Though this question appears as humorous dialogue in a short scene, Wiener’s narration sidesteps the answer, allowing it to sit in the text rhetorically, igniting the reader’s curiosity about where she stands. She implies that her continuing fascination with and participation in the industry may be unhealthy or compulsive, less about self-respect than morbid curiosity.
“All these people, spending their twenties and thirties in open-plan offices on the campuses of the decade’s most valuable public companies, pouring themselves bowls of free cereal from human bird feeders, crushing empty cans of fruit-tinged water, bored out of their minds but unable to walk away from the direct deposits—it was so unimaginative. There was so much potential in Silicon Valley, and so much of it just pooled around ad tech, the spillway of the internet economy.”
The book’s final chapters signal a climactic character shift as Wiener finds language for a confident critique of the industry in which she has been a participant—or an accomplice—for too long. Many of these realizations grow from her awareness of social and political turmoil. Here, she connects to an anger and a disdain for how the “ecosystem” has been corporatized for entirely capitalistic ends. She laments that this talent and potential has not put itself to use in service of a more humanitarian or radical political goal.
“I was looking for stories; I should have seen a system. […] The person with the yearning was me.”
Camping alone with Ian after Patrick’s birthday party, Wiener reckons with her tendency to empathize and assign deep needs and motivations to tech leaders and the powerful figures that surround her. In an important moment of character development, she sees that the needs and longings she imagined for CEOs and the like had little to do with them. She acknowledges that in searching for a narrative, she overlooked the reality of a system being built, fortified, and exploited for profit in front of her, and with her help.
“Women stood behind screen doors and looked at us, with our clipboards and patriotic stickers and aestheticized coastal corporate feminism, and simply shook their heads. At the curve of a cul-de-sac, in an affluent neighborhood of compact SUVs and ornate landscaping, we leaned against our rental car, bent over our phones. I unpinned the uterus and put it in my pocket. It had all seemed possible. It had seemed real. As if in slow motion, I felt the force of the swerve.”

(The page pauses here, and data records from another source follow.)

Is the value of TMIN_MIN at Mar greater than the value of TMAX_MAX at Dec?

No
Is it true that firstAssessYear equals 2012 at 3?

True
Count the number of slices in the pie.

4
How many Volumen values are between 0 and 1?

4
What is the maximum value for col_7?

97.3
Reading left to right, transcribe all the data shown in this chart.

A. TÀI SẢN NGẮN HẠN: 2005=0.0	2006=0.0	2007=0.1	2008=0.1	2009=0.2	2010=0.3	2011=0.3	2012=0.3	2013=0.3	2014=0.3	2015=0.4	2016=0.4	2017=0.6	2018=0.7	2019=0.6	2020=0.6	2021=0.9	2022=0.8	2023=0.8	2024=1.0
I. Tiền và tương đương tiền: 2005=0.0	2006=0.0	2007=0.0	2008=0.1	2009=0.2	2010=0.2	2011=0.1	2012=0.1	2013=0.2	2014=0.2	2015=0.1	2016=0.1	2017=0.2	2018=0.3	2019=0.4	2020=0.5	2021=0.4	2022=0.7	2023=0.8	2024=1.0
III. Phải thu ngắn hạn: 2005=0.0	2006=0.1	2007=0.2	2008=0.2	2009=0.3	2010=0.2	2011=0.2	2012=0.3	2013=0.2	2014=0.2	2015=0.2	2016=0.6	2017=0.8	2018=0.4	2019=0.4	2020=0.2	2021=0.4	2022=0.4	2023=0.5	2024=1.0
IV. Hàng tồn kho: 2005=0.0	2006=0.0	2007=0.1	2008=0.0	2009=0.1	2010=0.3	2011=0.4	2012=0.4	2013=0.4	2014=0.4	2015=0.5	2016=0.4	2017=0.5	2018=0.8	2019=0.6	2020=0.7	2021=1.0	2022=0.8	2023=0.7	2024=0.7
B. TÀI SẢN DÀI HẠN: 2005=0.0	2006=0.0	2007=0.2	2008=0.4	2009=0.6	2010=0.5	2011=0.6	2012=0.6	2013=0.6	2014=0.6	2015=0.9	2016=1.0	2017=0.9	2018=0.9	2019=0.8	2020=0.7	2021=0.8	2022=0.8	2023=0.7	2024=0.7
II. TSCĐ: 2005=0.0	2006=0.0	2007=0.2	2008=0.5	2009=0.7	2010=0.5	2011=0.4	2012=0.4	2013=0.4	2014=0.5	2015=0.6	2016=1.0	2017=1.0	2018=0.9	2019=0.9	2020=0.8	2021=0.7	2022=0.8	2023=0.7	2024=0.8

Wiener experiences—and simultaneously represses—a profound sense of alienation in the final chapter as she attempts to canvass in Nevada before the Election Day. Once again, she sees herself through the eyes of others—this time, Nevadan women, uninterested in her political pitch. The detail of the uterus pin, an image of an organ outside the body meant to symbolize her feminism, seems dark and odd, and she conceals it. Rather than overcoming her alienation, she turns to her phone; the story ends on a somber, unsettled note, as Wiener describes a moment of suddenly sensing the political tectonic shift about to take place.
“In early 2018, I left the open-source startup. I wanted a change, and I wanted to write. My impulse, over the past few years, had been to remove myself from my own life, to watch from the periphery and try to see the vectors, the scaffolding, the systems at play. Psychologists might refer to this as dissociation; I considered it the sociological approach. It was, for me, a way out of unhappiness. It did make things more interesting.”
Wiener offers partial resolution in the Epilogue, where she acts decisively to leave her company in pursuit of a writing career—an authentic, individual desire. Her more naïve protagonist-self and wiser, more insightful narrator-self meet as she describes her coping mechanism of thinking objectively and sociologically about her own life. Her exit from her remote job is anticlimactic, but the memoir closes on a mixed note of hope and resignation.